Ob BAföG weiter bezogen werden kann hängt einerseits von den absolvierten Fachsemestern ab und andererseits davon, wieviele seiner bisherigen Leistungen sich für das neue Studium anrechnen lassen.

Neues Urteil des Bundesverfassungsgerichtes

Das Bundesverfassungsgericht hat mit seiner Entscheidung (Az: 1BvR309/03) vom 24.08.2005 entschieden, dass unter bestimmten Umständen ein Fachrichtungswechsel auch nach dem 3. Semester möglich sein kann.

Nähere Informationen unter: http://www.bundesverfassungsgericht.de/pressemitteilungen/bvg05-084.html

Studierende BAföG-Empfänger müssen Zweitwohnungssteuer zahlen - Aber Gesetzesänderung in Kürze- wir werden informieren

Diese Eilentscheidung wurde am 4. September 2006 vom Verwaltungsgericht (VG) Augsburg getroffen. Für den Studierenden, der die Freistellung von der Steuerpflicht wegen BAföG-Bezug erreichen wollte, bedeutet das, dass er auch weiterhin die Zweitwohnsitzsteuer in Augsburg zahlen muss. Der BAföG-Empfang erwirkt keine Rechtswidrigkeit der Steuererhebung und es besteht auch keine Verpflichtung, die Zweitwohnungssteuer deswegen zu erlassen, so die Meinung des VG Augsburg.

Angaben bei BAföG-Anträgen

Wer einen Antrag auf BAföG stellt, muss Auskunft über sein Vermögen (z.B. Bausparverträge, Aktien etc.) geben. Insgesamt 5.200 € hiervon bleiben anrechnungsfrei.

Unversteuerte Zinserträge werden aufgrund von Freistellungsaufträgen von den Geldinstituten, Bausparkassen etc. zentral an das Bundesamt für Finanzen gemeldet. Dies ermöglicht einen automatisierten Datenabgleich mit allen Sozialleistungsträgern - also auch mit den BAföG-Ämtern.
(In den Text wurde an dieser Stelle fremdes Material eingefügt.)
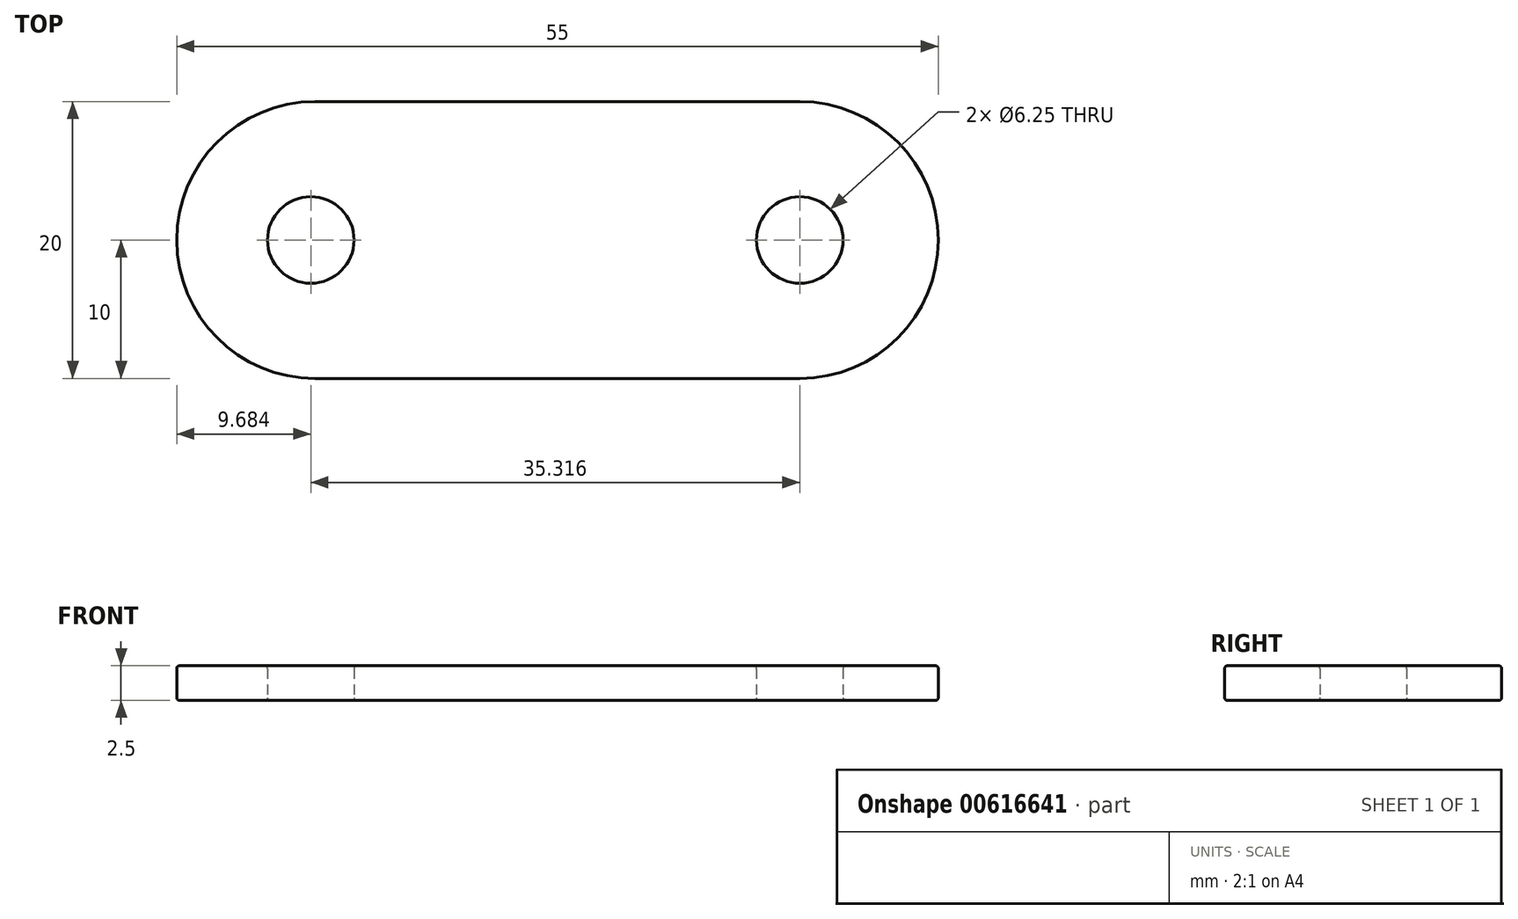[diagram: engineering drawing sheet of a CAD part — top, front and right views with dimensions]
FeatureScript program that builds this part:
annotation { "Feature Type Name" : "Feature", "Feature Type Description" : "" }
export const myFeature = defineFeature(function(context is Context, id is Id, definition is map)
    precondition{}
    {
        {
            var Q0;
            Q0=qCreatedBy(makeId("Top.planeOp"),FACE);
            var sketch = newSketch(context, id + "F0", { "sketchPlane" : qUnion([Q0])});
            skLineSegment(sketch, "E0.bottom", {"start": v(17.5, -10) * mm, "end": v(-17.5, -10) * mm});
            skLineSegment(sketch, "E0.top", {"start": v(17.5, 10) * mm, "end": v(-17.5, 10) * mm});
            skLineSegment(sketch, "E0.left", {"start": v(27.5, 0) * mm, "end": v(27.5, 0) * mm});
            skLineSegment(sketch, "E0.right", {"start": v(-27.5, 0) * mm, "end": v(-27.5, 0) * mm});
            skPoint(sketch, "E0.middle", {"position": v(0, 0) * mm});
            skPoint(sketch, "E1.visualSharp", {"position": v(-27.5, 10) * mm});
            skArc(sketch, "E1.filletArc", {"start": v(-17.5, 10) * mm, "mid": v(-24.57, 7.07) * mm, "end": v(-27.5, 0) * mm});
            skPoint(sketch, "E2.visualSharp", {"position": v(-27.5, -10) * mm});
            skArc(sketch, "E2.filletArc", {"start": v(-27.5, 0) * mm, "mid": v(-24.57, -7.07) * mm, "end": v(-17.5, -10) * mm});
            skPoint(sketch, "E3.visualSharp", {"position": v(27.5, -10) * mm});
            skArc(sketch, "E3.filletArc", {"start": v(17.5, -10) * mm, "mid": v(24.57, -7.07) * mm, "end": v(27.5, 0) * mm});
            skPoint(sketch, "E4.visualSharp", {"position": v(27.5, 10) * mm});
            skArc(sketch, "E4.filletArc", {"start": v(27.5, 0) * mm, "mid": v(24.57, 7.07) * mm, "end": v(17.5, 10) * mm});
            skCircle(sketch, "E5", {"center": v(-17.82, 0) * mm, "radius": 3.12 * mm});
            skCircle(sketch, "E6", {"center": v(17.5, 0) * mm, "radius": 3.12 * mm});
            skSolve(sketch);
        }
        {
            var Q0;
            Q0=makeQuery(id+"F0.imprint","IMPRINT",FACE,{"disambiguationData":[TD([[makeQuery(id+"F0.imprint","IMPRINT",EDGE,{"derivedFrom":sQuery(id+"F0.wireOp",EDGE,"E0.bottom")}),-1.0]])]});
            extrude(context, id + "F1", {"entities" : qUnion([Q0]), "depth" : 2.5 * mm, "offsetDistance" : 25 * mm});
        }
        {
            var Q0;
            Q0=makeQuery(id+"F1.opExtrude","CAP_EDGE",EDGE,{"disambiguationData":[OSD([sQuery(id+"F0.wireOp",EDGE,"E1.filletArc"),sQuery(id+"F0.wireOp",EDGE,"E2.filletArc")])],"isStart":false});
            var Q1;
            Q1=makeQuery(id+"F1.opExtrude","CAP_EDGE",EDGE,{"disambiguationData":[OSD([sQuery(id+"F0.wireOp",EDGE,"E0.top")])],"isStart":false});
            var Q2;
            Q2=makeQuery(id+"F1.opExtrude","CAP_EDGE",EDGE,{"disambiguationData":[OSD([sQuery(id+"F0.wireOp",EDGE,"E3.filletArc"),sQuery(id+"F0.wireOp",EDGE,"E4.filletArc")])],"isStart":false});
            var Q3;
            Q3=makeQuery(id+"F1.opExtrude","CAP_FACE",FACE,{"disambiguationData":[OSD([sQuery(id+"F0.wireOp",EDGE,"E0.bottom"),sQuery(id+"F0.wireOp",EDGE,"E0.top"),sQuery(id+"F0.wireOp",EDGE,"E1.filletArc"),sQuery(id+"F0.wireOp",EDGE,"E2.filletArc"),sQuery(id+"F0.wireOp",EDGE,"E3.filletArc"),sQuery(id+"F0.wireOp",EDGE,"E4.filletArc"),sQuery(id+"F0.wireOp",EDGE,"E5"),sQuery(id+"F0.wireOp",EDGE,"E6")])],"isStart":false});
            var Q4;
            Q4=makeQuery(id+"F1.opExtrude","CAP_EDGE",EDGE,{"disambiguationData":[OSD([sQuery(id+"F0.wireOp",EDGE,"E5")])],"isStart":false});
            var Q5;
            Q5=makeQuery(id+"F1.opExtrude","CAP_EDGE",EDGE,{"disambiguationData":[OSD([sQuery(id+"F0.wireOp",EDGE,"E6")])],"isStart":false});
            var Q6;
            Q6=makeQuery(id+"F1.opExtrude","CAP_EDGE",EDGE,{"disambiguationData":[OSD([sQuery(id+"F0.wireOp",EDGE,"E5")])],"isStart":true});
            var Q7;
            Q7=makeQuery(id+"F1.opExtrude","CAP_EDGE",EDGE,{"disambiguationData":[OSD([sQuery(id+"F0.wireOp",EDGE,"E6")])],"isStart":true});
            var Q8;
            Q8=makeQuery(id+"F1.opExtrude","CAP_EDGE",EDGE,{"disambiguationData":[OSD([sQuery(id+"F0.wireOp",EDGE,"E3.filletArc"),sQuery(id+"F0.wireOp",EDGE,"E4.filletArc")])],"isStart":true});
            var Q9;
            Q9=makeQuery(id+"F1.opExtrude","CAP_EDGE",EDGE,{"disambiguationData":[OSD([sQuery(id+"F0.wireOp",EDGE,"E0.bottom")])],"isStart":true});
            var Q10;
            Q10=makeQuery(id+"F1.opExtrude","CAP_EDGE",EDGE,{"disambiguationData":[OSD([sQuery(id+"F0.wireOp",EDGE,"E1.filletArc"),sQuery(id+"F0.wireOp",EDGE,"E2.filletArc")])],"isStart":true});
            var Q11;
            Q11=makeQuery(id+"F1.opExtrude","CAP_EDGE",EDGE,{"disambiguationData":[OSD([sQuery(id+"F0.wireOp",EDGE,"E0.top")])],"isStart":true});
            fillet(context, id + "F2", {"entities" : qUnion([Q0, Q1, Q2, Q3, Q4, Q5, Q6, Q7, Q8, Q9, Q10, Q11]), "radius" : 0.2 * mm, "tangentPropagation" : true, "allowEdgeOverflow" : false});
        }
    });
Die Ämter für Ausbildungsförderung sind verpflichtet, von dieser Möglichkeit Gebrauch zu machen!

Daher unser Rat an alle Antragsteller: Die Fragen zum eigenen Vermögen beim BAföG- Antrag sorgfältig ausfüllen und evtl. Fehler korrigieren! Bei falschen Angaben muß Strafanzeige wegen Betrugs erstattet bzw. zumindest ein Bußgeld verhängt werden!